Ce qui distingue AXL, c’est sa méthodologie. Plutôt que d’attendre que des entrepreneurs présentent leurs idées, le studio identifie activement des opportunités commerciales dans la recherche en IA, constitue des équipes fondatrices autour de ces concepts et fournit un soutien substantiel pendant les premières étapes critiques. Cette approche pratique répond à un défi majeur de l’écosystème d’innovation canadien—la difficulté à traduire l’excellence académique en succès commercial.
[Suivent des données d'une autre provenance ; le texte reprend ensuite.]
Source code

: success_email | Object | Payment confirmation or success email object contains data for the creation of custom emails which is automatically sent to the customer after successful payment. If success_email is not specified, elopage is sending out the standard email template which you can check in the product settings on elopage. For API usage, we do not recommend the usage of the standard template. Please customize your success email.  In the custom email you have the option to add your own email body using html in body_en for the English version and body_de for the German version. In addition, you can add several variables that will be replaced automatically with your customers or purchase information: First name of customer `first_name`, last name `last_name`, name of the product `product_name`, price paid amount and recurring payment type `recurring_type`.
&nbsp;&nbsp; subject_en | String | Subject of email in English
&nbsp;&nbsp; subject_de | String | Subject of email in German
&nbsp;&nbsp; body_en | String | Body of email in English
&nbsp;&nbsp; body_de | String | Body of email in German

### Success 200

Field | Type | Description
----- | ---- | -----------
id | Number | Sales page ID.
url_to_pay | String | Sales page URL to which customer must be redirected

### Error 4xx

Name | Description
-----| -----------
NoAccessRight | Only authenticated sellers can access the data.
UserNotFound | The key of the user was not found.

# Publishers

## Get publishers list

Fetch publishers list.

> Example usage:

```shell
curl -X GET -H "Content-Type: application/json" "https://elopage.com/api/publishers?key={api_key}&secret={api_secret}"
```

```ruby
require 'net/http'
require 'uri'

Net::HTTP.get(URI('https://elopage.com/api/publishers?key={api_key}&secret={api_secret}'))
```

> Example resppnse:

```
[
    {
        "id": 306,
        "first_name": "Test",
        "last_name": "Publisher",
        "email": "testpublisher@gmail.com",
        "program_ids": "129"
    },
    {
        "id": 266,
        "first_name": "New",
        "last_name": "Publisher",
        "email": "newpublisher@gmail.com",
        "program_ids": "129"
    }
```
“Le problème fondamental au Canada n’est pas la qualité de notre recherche ou de nos idées,” a expliqué Jordan Jacobs, cofondateur de l’Institut Vector et investisseur chez AXL. “C’est que nous n’avons pas construit l’infrastructure pour transformer systématiquement ces idées en entreprises compétitives à l’échelle mondiale.”
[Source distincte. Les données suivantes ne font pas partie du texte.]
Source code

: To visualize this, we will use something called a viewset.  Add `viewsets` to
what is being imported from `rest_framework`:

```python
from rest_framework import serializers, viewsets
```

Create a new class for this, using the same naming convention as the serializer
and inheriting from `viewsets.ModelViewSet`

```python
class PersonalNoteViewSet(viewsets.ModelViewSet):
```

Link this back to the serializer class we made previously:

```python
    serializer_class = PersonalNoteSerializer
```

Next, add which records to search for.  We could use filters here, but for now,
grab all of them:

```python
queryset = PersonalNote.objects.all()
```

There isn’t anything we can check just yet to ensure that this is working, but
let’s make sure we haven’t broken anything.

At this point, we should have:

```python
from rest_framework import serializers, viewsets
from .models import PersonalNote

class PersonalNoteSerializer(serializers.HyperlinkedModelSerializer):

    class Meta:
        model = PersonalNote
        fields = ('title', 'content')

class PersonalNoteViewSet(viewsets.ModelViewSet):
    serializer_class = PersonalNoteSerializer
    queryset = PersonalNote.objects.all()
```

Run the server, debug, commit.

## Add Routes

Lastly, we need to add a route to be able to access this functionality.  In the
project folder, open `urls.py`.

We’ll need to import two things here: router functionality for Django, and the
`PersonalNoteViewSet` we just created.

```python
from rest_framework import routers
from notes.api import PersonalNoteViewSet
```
Les statistiques confirment cette observation. Bien que le Canada se classe quatrième mondialement en production de recherche en IA, il ne capte qu’une fraction de la valeur économique générée par cette propriété intellectuelle. Entre 2017 et 2022, les startups canadiennes en IA ont levé environ 8 milliards de dollars en capital-risque—impressionnant jusqu’à ce qu’on le compare aux 110 milliards de dollars levés par leurs homologues américaines durant la même période.
La création d’AXL survient à un moment critique pour la tech canadienne. Avec l’IA qui progresse à une vitesse sans précédent et des entreprises comme OpenAI et Anthropic qui sécurisent des milliards en investissement, la fenêtre pour établir un avantage compétitif se rétrécit. Le modèle de studio de capital-risque, qui a fait ses preuves dans d’autres centres technologiques, offre une alternative prometteuse au développement traditionnel des startups.
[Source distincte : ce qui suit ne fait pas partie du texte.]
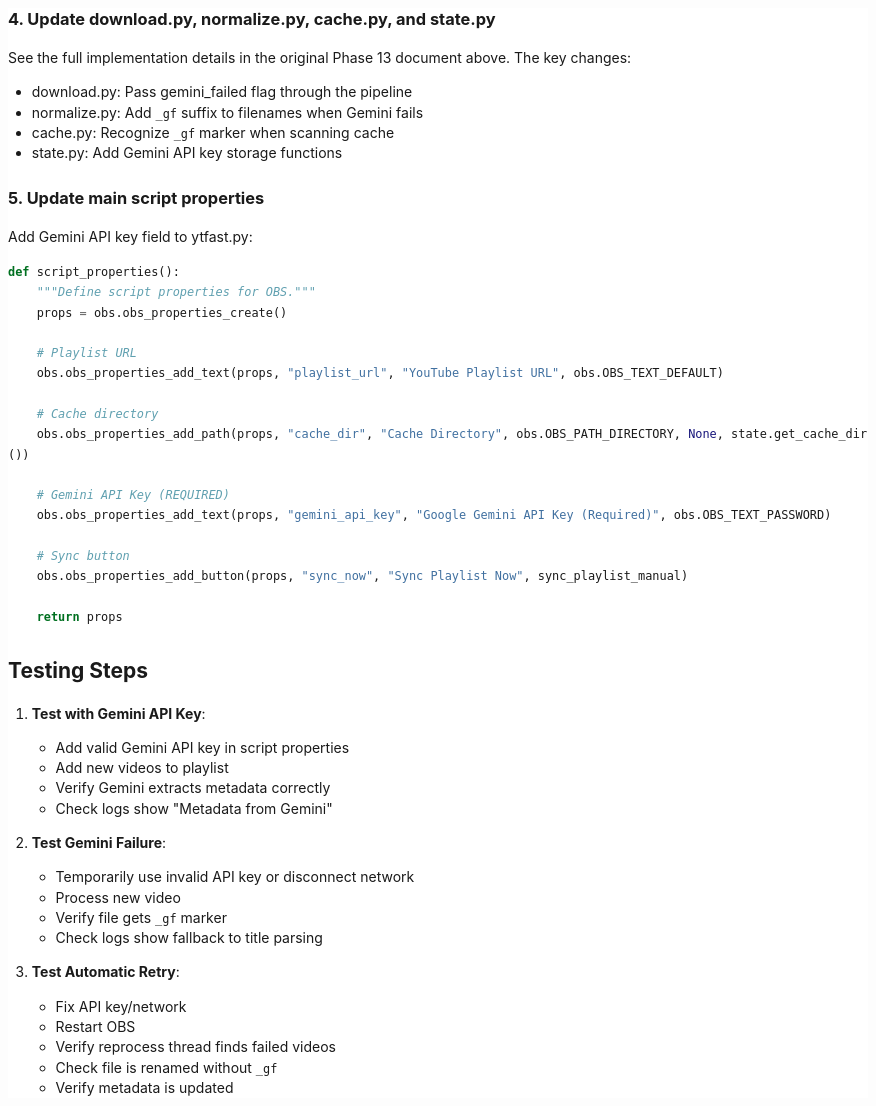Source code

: ### 4. Update download.py, normalize.py, cache.py, and state.py

See the full implementation details in the original Phase 13 document above. The key changes:
- download.py: Pass gemini_failed flag through the pipeline
- normalize.py: Add `_gf` suffix to filenames when Gemini fails
- cache.py: Recognize `_gf` marker when scanning cache
- state.py: Add Gemini API key storage functions

### 5. Update main script properties

Add Gemini API key field to ytfast.py:

```python
def script_properties():
    """Define script properties for OBS."""
    props = obs.obs_properties_create()
    
    # Playlist URL
    obs.obs_properties_add_text(props, "playlist_url", "YouTube Playlist URL", obs.OBS_TEXT_DEFAULT)
    
    # Cache directory
    obs.obs_properties_add_path(props, "cache_dir", "Cache Directory", obs.OBS_PATH_DIRECTORY, None, state.get_cache_dir())
    
    # Gemini API Key (REQUIRED)
    obs.obs_properties_add_text(props, "gemini_api_key", "Google Gemini API Key (Required)", obs.OBS_TEXT_PASSWORD)
    
    # Sync button
    obs.obs_properties_add_button(props, "sync_now", "Sync Playlist Now", sync_playlist_manual)
    
    return props
```

## Testing Steps

1. **Test with Gemini API Key**:
   - Add valid Gemini API key in script properties
   - Add new videos to playlist
   - Verify Gemini extracts metadata correctly
   - Check logs show "Metadata from Gemini"

2. **Test Gemini Failure**:
   - Temporarily use invalid API key or disconnect network
   - Process new video
   - Verify file gets `_gf` marker
   - Check logs show fallback to title parsing

3. **Test Automatic Retry**:
   - Fix API key/network
   - Restart OBS
   - Verify reprocess thread finds failed videos
   - Check file is renamed without `_gf`
   - Verify metadata is updated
Le studio a déjà lancé sa première entreprise—Palette, une plateforme alimentée par l’IA qui aide les entreprises à construire des modèles de langage personnalisés avec leurs données propriétaires. Deux autres startups sont en développement, se concentrant sur les applications de l’IA dans les services financiers et les soins de santé.
Pour l’écosystème technologique de Toronto, AXL représente plus qu’un simple véhicule d’investissement. Il symbolise une approche mûrie de l’innovation qui reconnaît à la fois les forces et les faiblesses du Canada. En fournissant non seulement du capital mais aussi une expertise opérationnelle et des connexions avec le marché, le studio s’attaque à la “vallée de la mort” qui a emporté de nombreuses startups canadiennes prometteuses.
“Nous créons des entreprises qui peuvent s’étendre mondialement tout en gardant leur centre de gravité au Canada,” a déclaré Agrawal, qui a également cofondé le Creative Destruction Lab, un autre centre d’innovation réussi. “Cela signifie que les emplois, les investissements et la propriété intellectuelle restent ici, créant des avantages économiques à long terme.”
Alors que la compétition mondiale pour les talents et les idées en IA s’intensifie, des initiatives comme AXL pourraient déterminer si le Canada peut convertir son excellence en recherche en leadership commercial. Les enjeux ne pourraient être plus élevés—avec l’IA qui devrait ajouter 15,7 billions de dollars à l’économie mondiale d’ici 2030, selon une analyse de PwC.
Le modèle d’AXL s’avérera-t-il le chaînon manquant dans la chaîne d’innovation du Canada? La réponse ne réside pas seulement dans le nombre d’entreprises qu’il lancera, mais dans la capacité de ces entreprises à atteindre l’échelle et l’impact qui ont souvent échappé aux startups canadiennes. Ce qui est certain, c’est que l’approche traditionnelle n’a pas livré les résultats dont le Canada a besoin pour maintenir sa position dans la révolution de l’IA.